§ What to produce: Which lines in the data below contain the word "their"? Copy out each of them in full.

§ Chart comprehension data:
--------------------------------

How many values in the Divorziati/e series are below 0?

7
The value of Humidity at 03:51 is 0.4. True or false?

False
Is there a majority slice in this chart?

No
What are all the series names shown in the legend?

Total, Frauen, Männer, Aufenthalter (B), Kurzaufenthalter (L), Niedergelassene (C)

--------------------------------

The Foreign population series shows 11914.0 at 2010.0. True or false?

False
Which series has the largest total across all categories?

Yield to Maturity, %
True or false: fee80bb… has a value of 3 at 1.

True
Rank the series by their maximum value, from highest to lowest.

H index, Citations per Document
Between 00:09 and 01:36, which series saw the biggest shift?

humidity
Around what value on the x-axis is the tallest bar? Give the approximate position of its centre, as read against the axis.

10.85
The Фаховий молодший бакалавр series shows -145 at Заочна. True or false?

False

--------------------------------

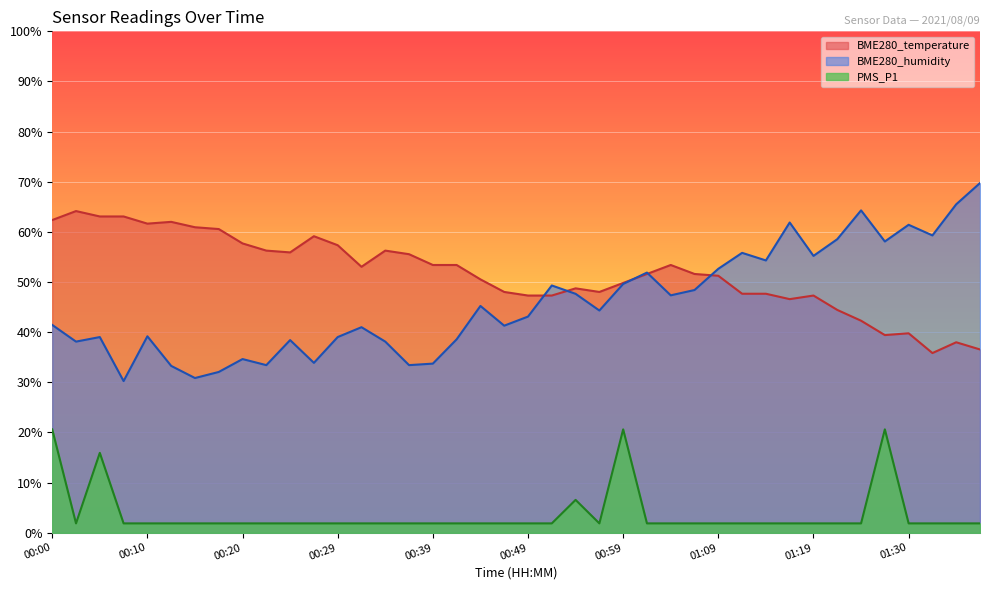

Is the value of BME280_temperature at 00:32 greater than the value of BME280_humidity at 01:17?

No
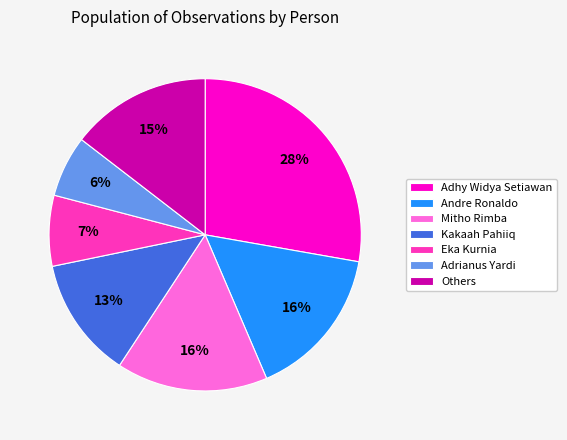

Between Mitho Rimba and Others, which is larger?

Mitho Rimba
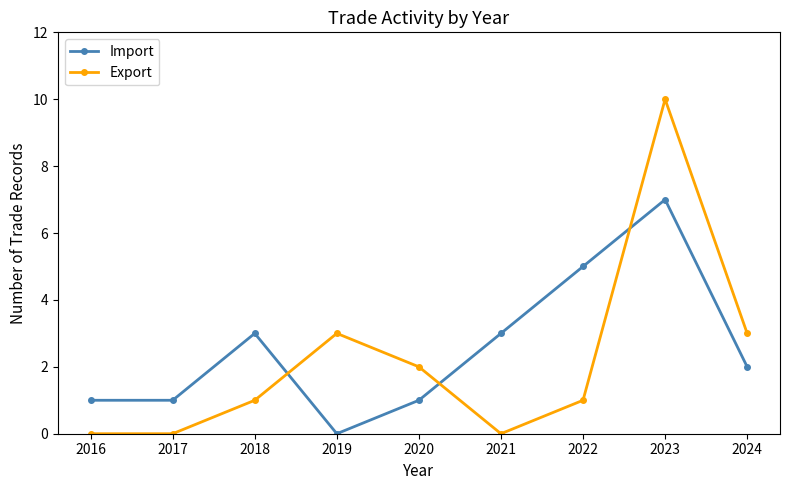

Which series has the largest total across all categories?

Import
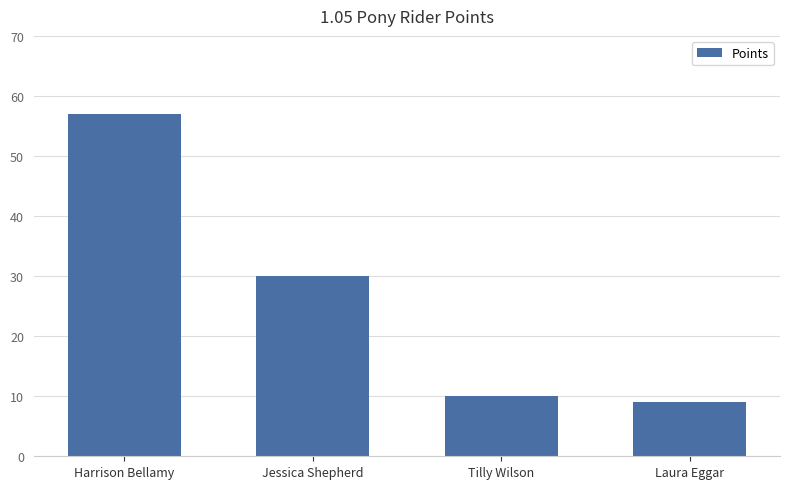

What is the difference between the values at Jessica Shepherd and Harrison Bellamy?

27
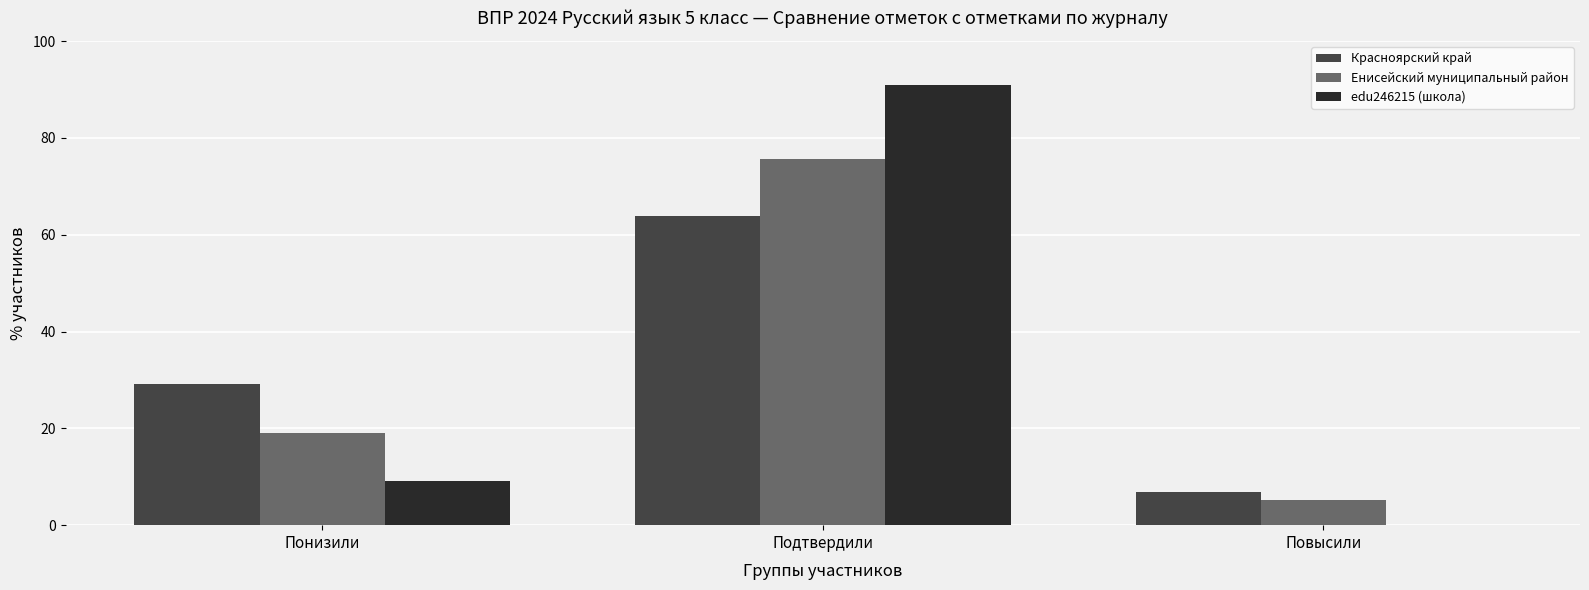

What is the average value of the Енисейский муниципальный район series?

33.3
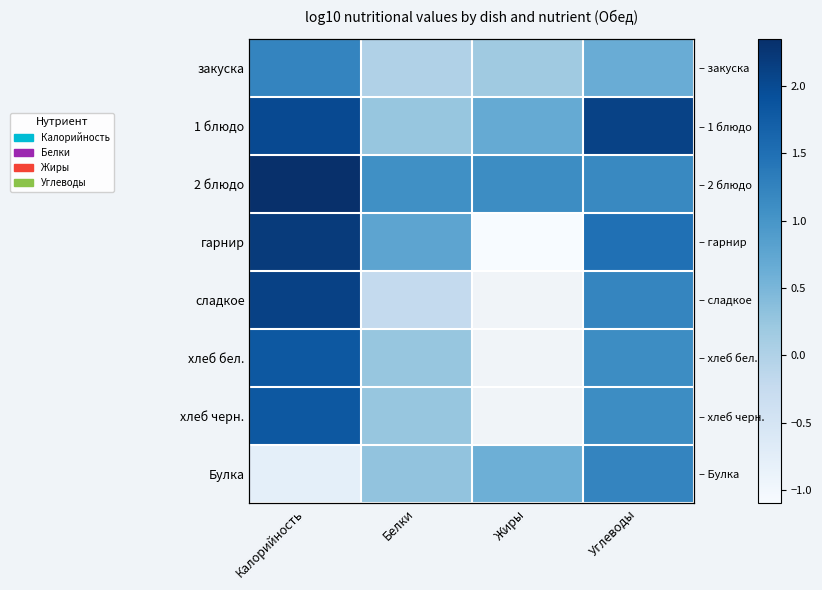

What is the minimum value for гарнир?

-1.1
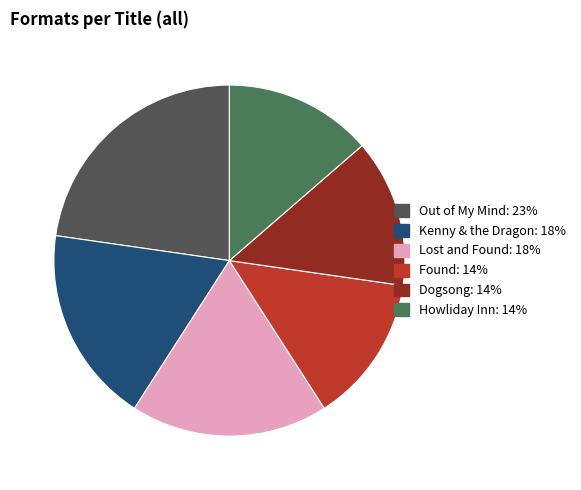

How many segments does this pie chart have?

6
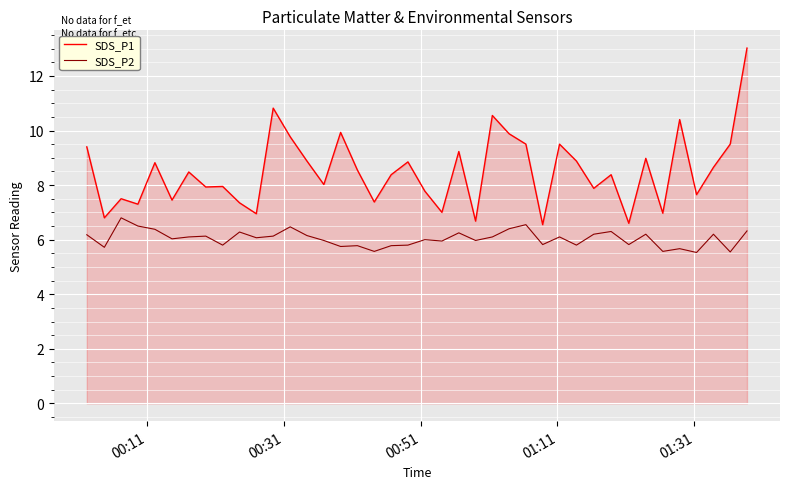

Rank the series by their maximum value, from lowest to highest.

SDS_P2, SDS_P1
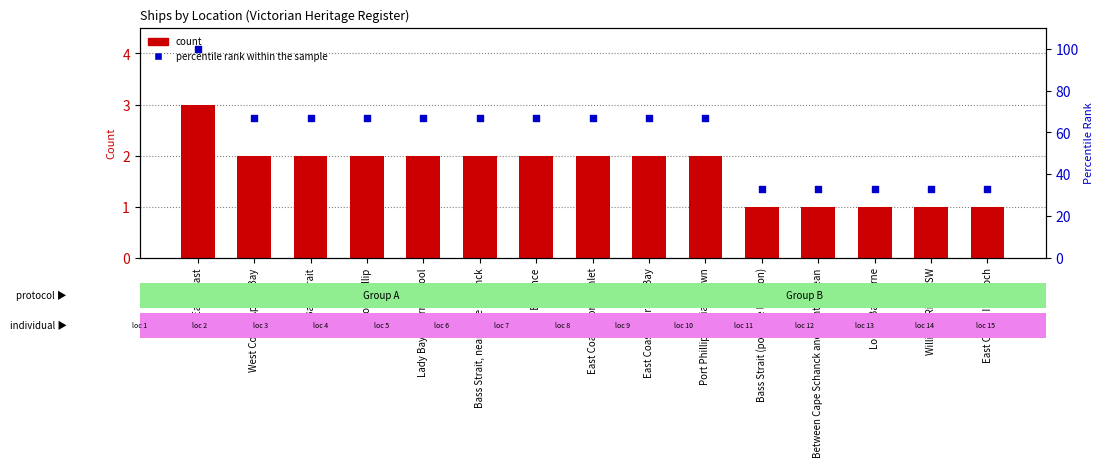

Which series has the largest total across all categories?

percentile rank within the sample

--------------------------------

§ Output for this task:
Rank the series by their maximum value, from highest to lowest.
Rank the series by their maximum value, from lowest to highest.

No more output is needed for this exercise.